Cross-Dataset Person Re-Identification via Unsupervised Pose Disentanglement and Adaptation
This addresses the problem of limited labeled data for person re-identification in real-world applications, though it is incremental as it builds on existing cross-dataset methods.
The paper tackles cross-dataset person re-identification by proposing PDA-Net to learn pose-invariant features without labeled target data, achieving state-of-the-art results on benchmark datasets.
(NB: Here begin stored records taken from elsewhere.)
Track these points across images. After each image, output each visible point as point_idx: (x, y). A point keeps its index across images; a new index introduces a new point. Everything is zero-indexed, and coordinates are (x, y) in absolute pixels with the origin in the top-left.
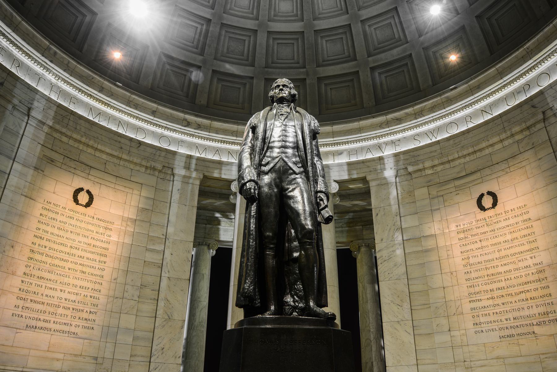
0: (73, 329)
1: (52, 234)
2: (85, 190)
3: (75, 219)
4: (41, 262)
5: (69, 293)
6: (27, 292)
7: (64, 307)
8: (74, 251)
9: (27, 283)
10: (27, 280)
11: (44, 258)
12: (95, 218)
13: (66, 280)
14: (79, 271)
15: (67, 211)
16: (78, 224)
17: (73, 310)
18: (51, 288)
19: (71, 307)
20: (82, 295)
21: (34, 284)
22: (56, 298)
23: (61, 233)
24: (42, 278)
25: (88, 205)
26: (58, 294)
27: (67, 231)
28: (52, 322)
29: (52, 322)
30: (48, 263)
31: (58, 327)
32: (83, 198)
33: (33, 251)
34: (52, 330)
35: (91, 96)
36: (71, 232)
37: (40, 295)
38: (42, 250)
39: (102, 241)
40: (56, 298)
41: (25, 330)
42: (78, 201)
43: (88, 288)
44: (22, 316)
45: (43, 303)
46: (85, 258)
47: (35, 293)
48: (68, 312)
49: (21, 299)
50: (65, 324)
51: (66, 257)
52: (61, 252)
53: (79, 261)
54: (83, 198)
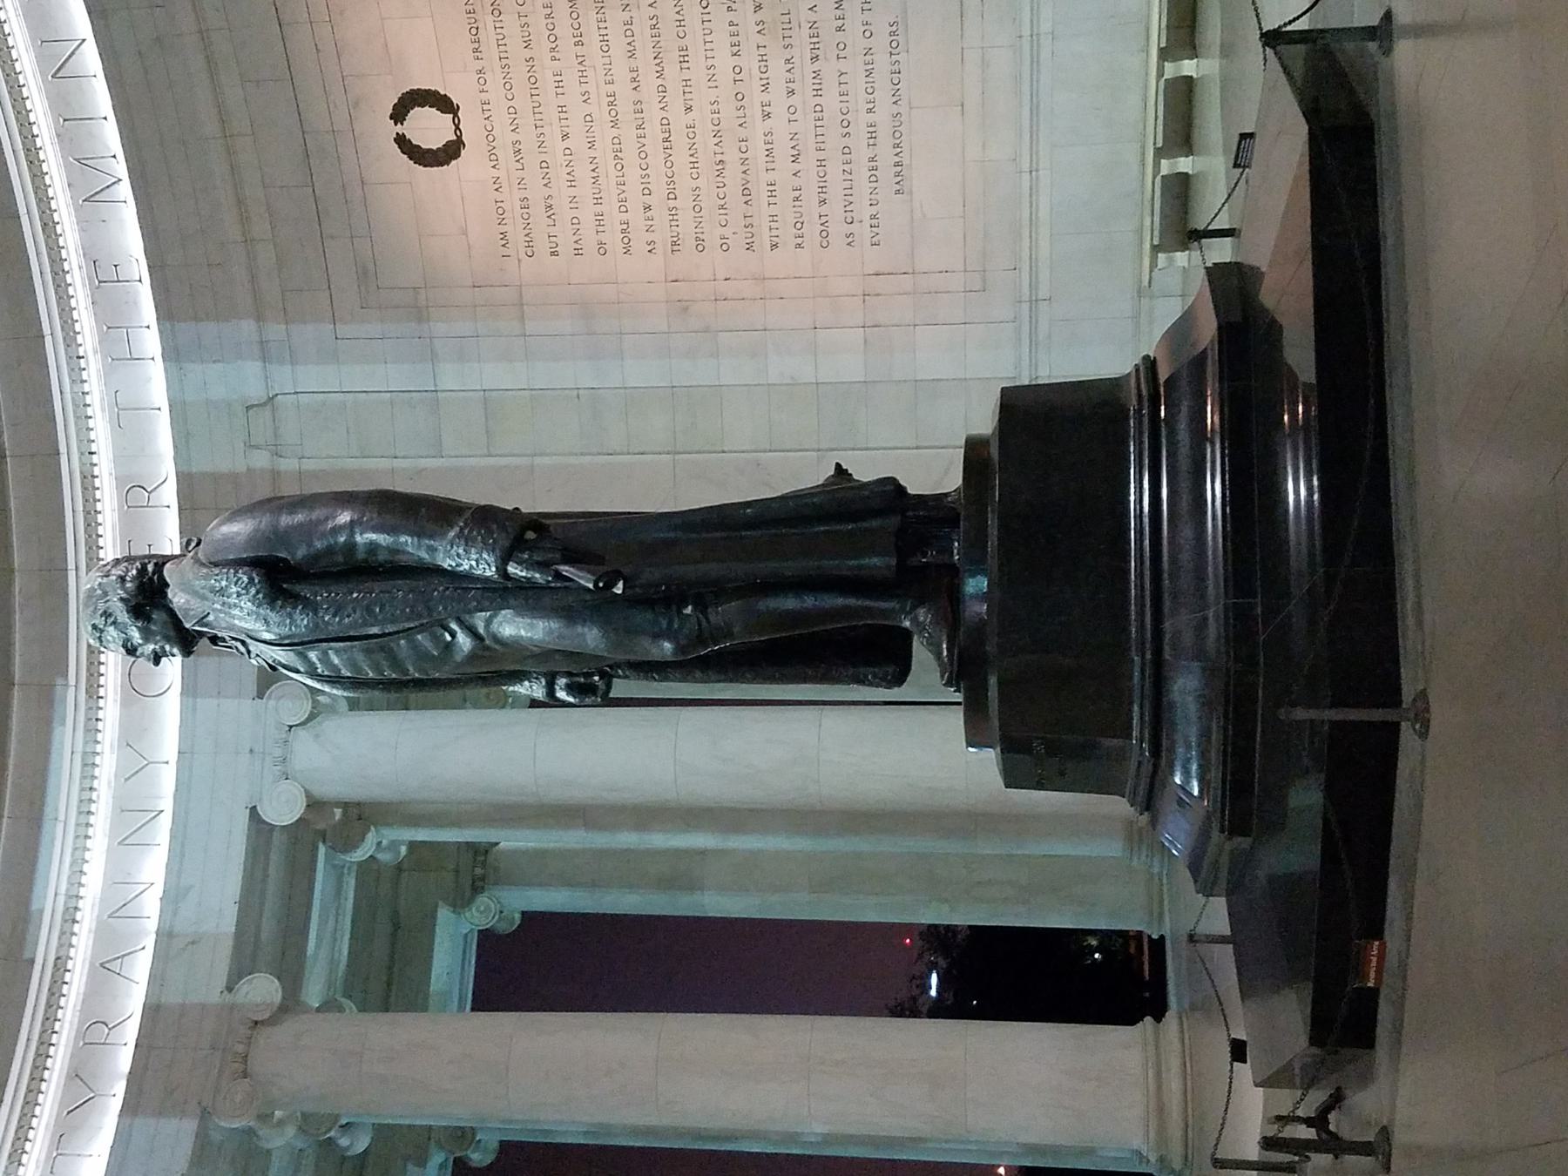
0: (881, 41)
1: (598, 201)
2: (399, 129)
3: (515, 137)
4: (697, 208)
5: (765, 88)
6: (799, 224)
7: (818, 92)
8: (625, 108)
9: (774, 233)
10: (766, 234)
11: (684, 202)
12: (478, 65)
13: (728, 111)
14: (686, 75)
15: (502, 174)
16: (526, 121)
17: (815, 58)
18: (769, 153)
19: (810, 68)
20: (761, 40)
21: (773, 210)
22: (794, 127)
23: (583, 172)
24: (746, 191)
25: (445, 104)
26: (779, 124)
27: (568, 152)
28: (871, 118)
29: (871, 118)
30: (694, 184)
31: (883, 96)
32: (428, 128)
33: (674, 244)
34: (895, 109)
35: (49, 227)
36: (565, 136)
37: (797, 182)
38: (660, 215)
39: (548, 16)
40: (794, 127)
41: (911, 193)
42: (448, 145)
43: (731, 24)
44: (873, 217)
45: (821, 163)
46: (633, 63)
47: (797, 199)
48: (829, 68)
49: (825, 234)
50: (869, 73)
51: (654, 130)
52: (643, 154)
53: (649, 82)
54: (428, 128)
Person re-identification (re-ID) aims at recognizing the same person from images taken across different cameras. To address this challenging task, existing re-ID models typically rely on a large amount of labeled training data, which is not practical for real-world applications. To alleviate this limitation, researchers now targets at cross-dataset re-ID which focuses on generalizing the discriminative ability to the unlabeled target domain when given a labeled source domain dataset. To achieve this goal, our proposed Pose Disentanglement and Adaptation Network (PDA-Net) aims at learning deep image representation with pose and domain information properly disentangled. With the learned cross-domain pose invariant feature space, our proposed PDA-Net is able to perform pose disentanglement across domains without supervision in identities, and the resulting features can be applied to cross-dataset re-ID. Both of our qualitative and quantitative results on two benchmark datasets confirm the effectiveness of our approach and its superiority over the state-of-the-art cross-dataset Re-ID approaches.